O presidente Jair Bolsonaro gosta de falar de liberdade. Em seus discursos, coloca-se como uma espécie de paladino da liberdade. No entanto, sua atuação na Presidência da República revela profundo desconhecimento do assunto. Em especial, parece ignorar o Capítulo VI do Código Penal, que trata dos crimes contra a liberdade individual.
O Capítulo VI começa com o crime de constrangimento ilegal. “Constranger alguém, mediante violência ou grave ameaça, ou depois de lhe haver reduzido, por qualquer outro meio, a capacidade de resistência, a não fazer o que a lei permite, ou a fazer o que ela não manda.
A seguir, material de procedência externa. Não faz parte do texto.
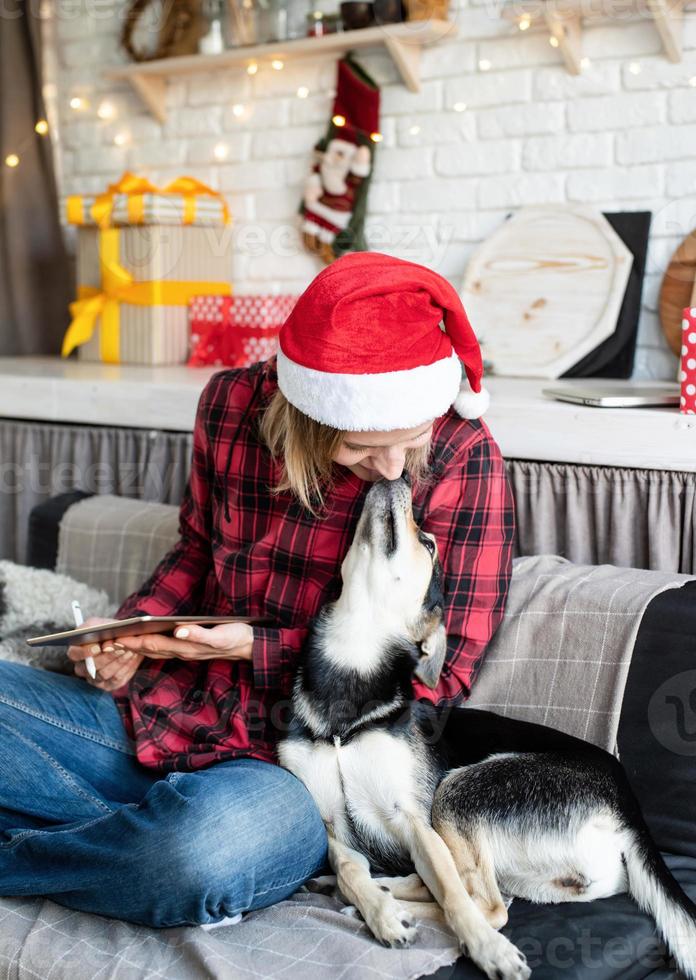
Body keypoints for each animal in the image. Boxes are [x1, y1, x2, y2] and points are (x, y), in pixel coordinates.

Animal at [278, 470, 696, 976]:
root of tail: (630, 811)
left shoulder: (416, 819)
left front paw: (486, 948)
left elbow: (455, 897)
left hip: (460, 792)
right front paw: (378, 910)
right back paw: (371, 893)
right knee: (475, 891)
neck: (348, 694)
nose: (397, 477)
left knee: (483, 902)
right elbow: (351, 871)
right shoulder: (333, 828)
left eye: (429, 544)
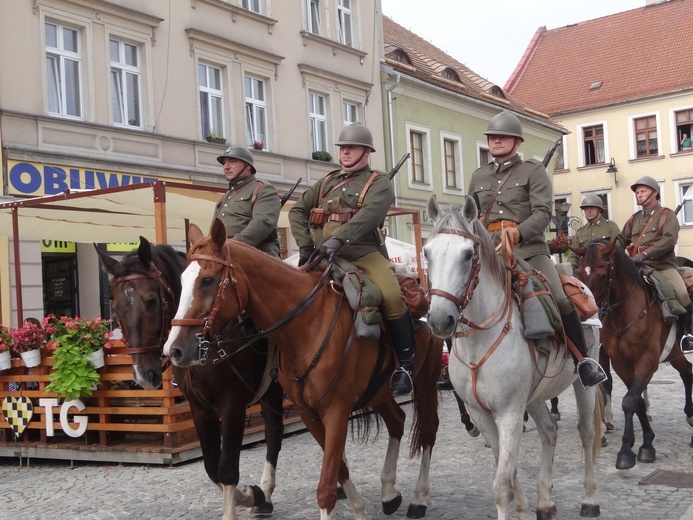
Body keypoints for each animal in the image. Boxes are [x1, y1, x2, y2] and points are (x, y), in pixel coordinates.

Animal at [94, 239, 284, 520]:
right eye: (115, 308)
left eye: (151, 301)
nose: (143, 375)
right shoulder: (199, 408)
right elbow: (212, 466)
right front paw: (250, 495)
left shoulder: (232, 405)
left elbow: (227, 467)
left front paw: (239, 503)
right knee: (273, 430)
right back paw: (266, 496)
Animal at [165, 219, 440, 520]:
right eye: (181, 281)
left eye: (207, 280)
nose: (174, 350)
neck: (306, 325)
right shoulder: (307, 412)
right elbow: (337, 469)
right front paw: (358, 507)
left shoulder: (332, 410)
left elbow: (325, 486)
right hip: (378, 391)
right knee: (397, 421)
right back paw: (389, 491)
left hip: (425, 382)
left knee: (428, 431)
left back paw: (419, 498)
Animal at [424, 196, 596, 520]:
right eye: (427, 253)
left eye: (468, 254)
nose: (440, 320)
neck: (479, 342)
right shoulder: (481, 414)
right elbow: (508, 470)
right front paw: (523, 506)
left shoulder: (510, 414)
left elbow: (501, 486)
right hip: (535, 394)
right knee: (549, 431)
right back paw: (545, 502)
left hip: (584, 382)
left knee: (586, 431)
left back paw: (590, 499)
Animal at [572, 240, 692, 472]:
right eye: (579, 273)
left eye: (602, 274)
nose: (586, 314)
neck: (627, 313)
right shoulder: (621, 364)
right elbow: (636, 402)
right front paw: (646, 445)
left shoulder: (647, 361)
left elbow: (629, 401)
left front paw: (626, 451)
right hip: (675, 353)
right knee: (687, 373)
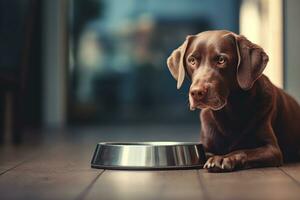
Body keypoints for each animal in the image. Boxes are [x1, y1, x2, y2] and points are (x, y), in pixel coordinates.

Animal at [166, 29, 300, 172]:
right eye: (191, 60)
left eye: (221, 60)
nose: (197, 92)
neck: (231, 112)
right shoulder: (204, 148)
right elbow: (208, 154)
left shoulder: (272, 149)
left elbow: (244, 150)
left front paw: (224, 158)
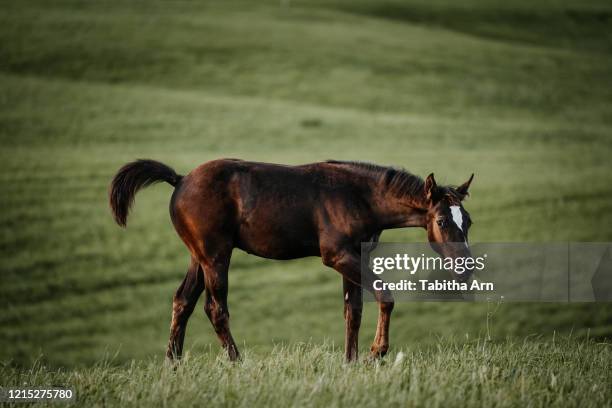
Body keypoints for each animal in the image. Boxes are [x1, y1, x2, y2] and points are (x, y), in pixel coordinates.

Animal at [110, 158, 474, 362]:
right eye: (442, 221)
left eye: (467, 221)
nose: (466, 269)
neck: (358, 197)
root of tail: (181, 178)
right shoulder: (337, 256)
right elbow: (385, 296)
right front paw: (376, 352)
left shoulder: (354, 256)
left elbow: (352, 311)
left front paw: (351, 362)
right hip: (216, 256)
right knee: (215, 309)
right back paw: (237, 363)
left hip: (198, 256)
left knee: (182, 301)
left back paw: (172, 364)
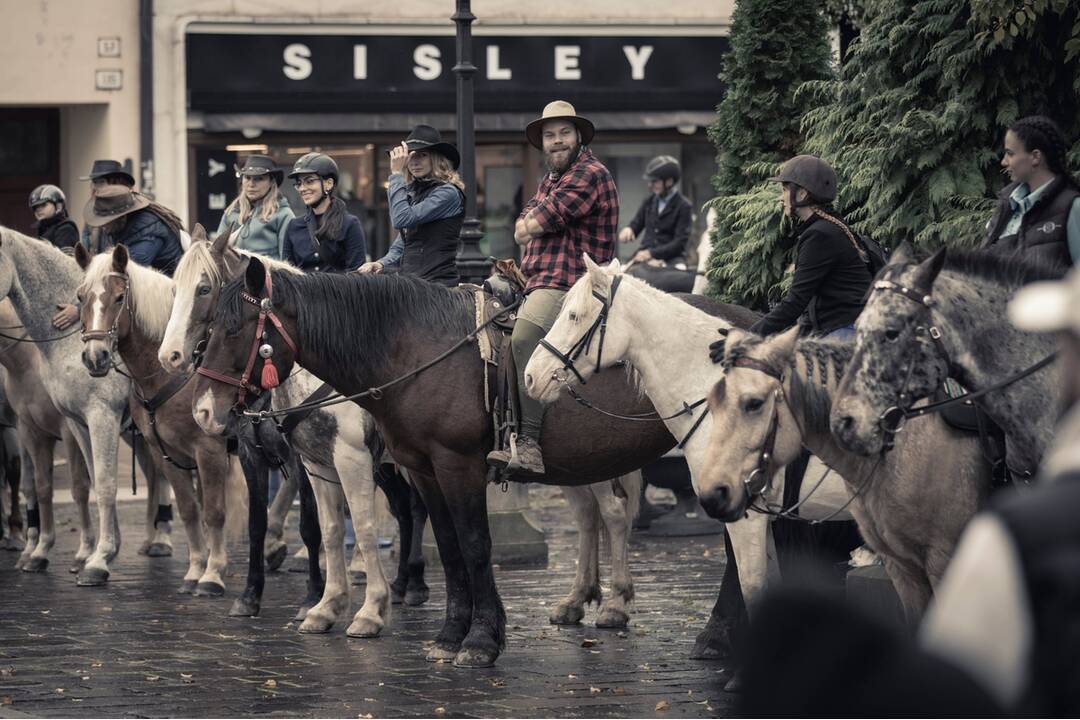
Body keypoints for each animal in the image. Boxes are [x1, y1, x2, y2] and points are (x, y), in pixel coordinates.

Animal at [0, 227, 172, 582]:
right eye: (80, 298)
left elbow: (101, 484)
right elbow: (84, 481)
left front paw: (97, 558)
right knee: (155, 473)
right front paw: (100, 551)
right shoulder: (73, 423)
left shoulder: (99, 417)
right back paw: (153, 539)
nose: (95, 359)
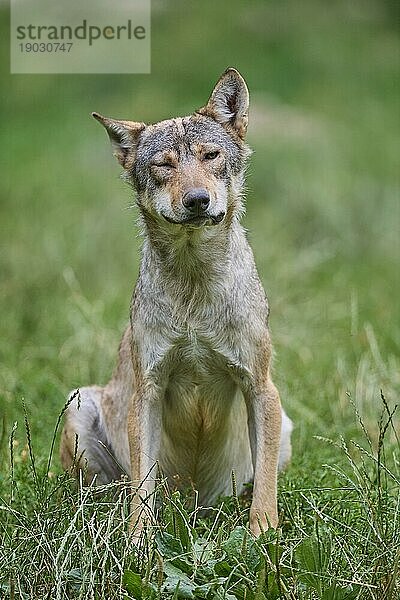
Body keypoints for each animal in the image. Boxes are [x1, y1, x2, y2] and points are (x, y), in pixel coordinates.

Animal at [60, 68, 290, 536]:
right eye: (164, 165)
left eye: (210, 156)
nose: (197, 200)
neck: (194, 284)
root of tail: (196, 505)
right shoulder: (147, 391)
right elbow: (141, 492)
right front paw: (138, 544)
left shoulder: (260, 387)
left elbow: (266, 490)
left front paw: (263, 537)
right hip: (79, 406)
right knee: (112, 492)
Pena: detenção, de três meses a um ano, ou multa” (art. 146 do Código Penal).
Em agosto do ano passado, um repórter do jornal O Globo, no exercício de sua profissão, fez uma pergunta ao presidente Jair Bolsonaro. Questionou-o sobre repasses de R$ 89 mil feitos por Fabrício Queiroz à primeira-dama Michelle Bolsonaro. Ao jornalista – que apenas fez o que a lei, com toda certeza, lhe permite fazer – Jair Bolsonaro respondeu: “Vontade de encher tua boca de porrada”.
O episódio do ano passado não foi a primeira vez, tampouco a última, que o presidente Jair Bolsonaro constrangeu um jornalista no exercício de sua profissão.
A ameaça é o segundo crime previsto no Capítulo VI do Código Penal. “Ameaçar alguém, por palavra, escrito ou gesto, ou qualquer outro meio simbólico, de causar-lhe mal injusto e grave. Pena: detenção, de um a seis meses, ou multa” (art. 147).
Em conversa com o senador Jorge Kajuru (Cidadania-GO), o presidente Jair Bolsonaro transmitiu o seguinte recado ao senador Randolfe Rodrigues (Rede-AP): “Se você não participa (da CPI da pandemia), daí a canalhada lá do Randolfe Rodrigues vai participar. E vai começar a encher o saco. Daí, vou ter que sair na porrada com um bosta desse”.
Ao divulgar o áudio da conversa com Jair Bolsonaro, o senador Jorge Kajuru relatou que o presidente da República estava ciente da gravação do diálogo e de sua posterior divulgação. Ou seja, Jair Bolsonaro conhecia o exato significado de tornar pública sua disposição de “sair na porrada” com o senador Randolfe Rodrigues.
Na mesma conversa, Jair Bolsonaro buscou ainda constranger e ameaçar integrantes do Supremo Tribunal Federal (STF), instigando o senador Jorge Kajuru a apresentar pedidos de impeachment contra ministros do Supremo. Na estranha e ilegal lógica de Bolsonaro, isso seria “fazer do limão uma limonada”.
“Você tem de fazer do limão uma limonada. Tem de peticionar o Supremo para colocar em pauta o impeachment (de ministros do STF) também”, disse Jair Bolsonaro ao senador Jorge Kajuru. Tudo isso porque o presidente Bolsonaro não gostou da decisão do ministro Luís Roberto Barroso de assegurar o direito constitucional da minoria de instalar uma CPI.
Desde abril deste ano, com a entrada em vigor da Lei 14.132/2021, o terceiro crime do Capítulo VI do Código Penal refere-se à perseguição. “Perseguir alguém, reiteradamente e por qualquer meio, ameaçando-lhe a integridade física ou psicológica, restringindo-lhe a capacidade de locomoção ou, de qualquer forma, invadindo ou perturbando sua esfera de liberdade ou privacidade. Pena: reclusão, de seis meses a dois anos, e multa” (art. 147-A).
Ainda que seja novo, esse tipo penal também merece a atenção do presidente da República. Não seria difícil enquadrar seu reiterado comportamento em relação a alguns políticos da oposição dentro dessa moldura legal.
Vale notar que a imunidade presidencial prevista na Constituição refere-se apenas a ações anteriores ao mandato. O que o presidente da República faz na posse do cargo é passível de ser enquadrado penalmente.
Não basta, portanto, que Jair Bolsonaro se preocupe com eventual responsabilização por crimes de responsabilidade. Suas ações o aproximam perigosamente da esfera penal. Isso ocorre porque, sob o eufemismo do “gosto pelo conflito”, Bolsonaro pratica atos tipificados no Código Penal. Num Estado Democrático de Direito, ameaçar é crime.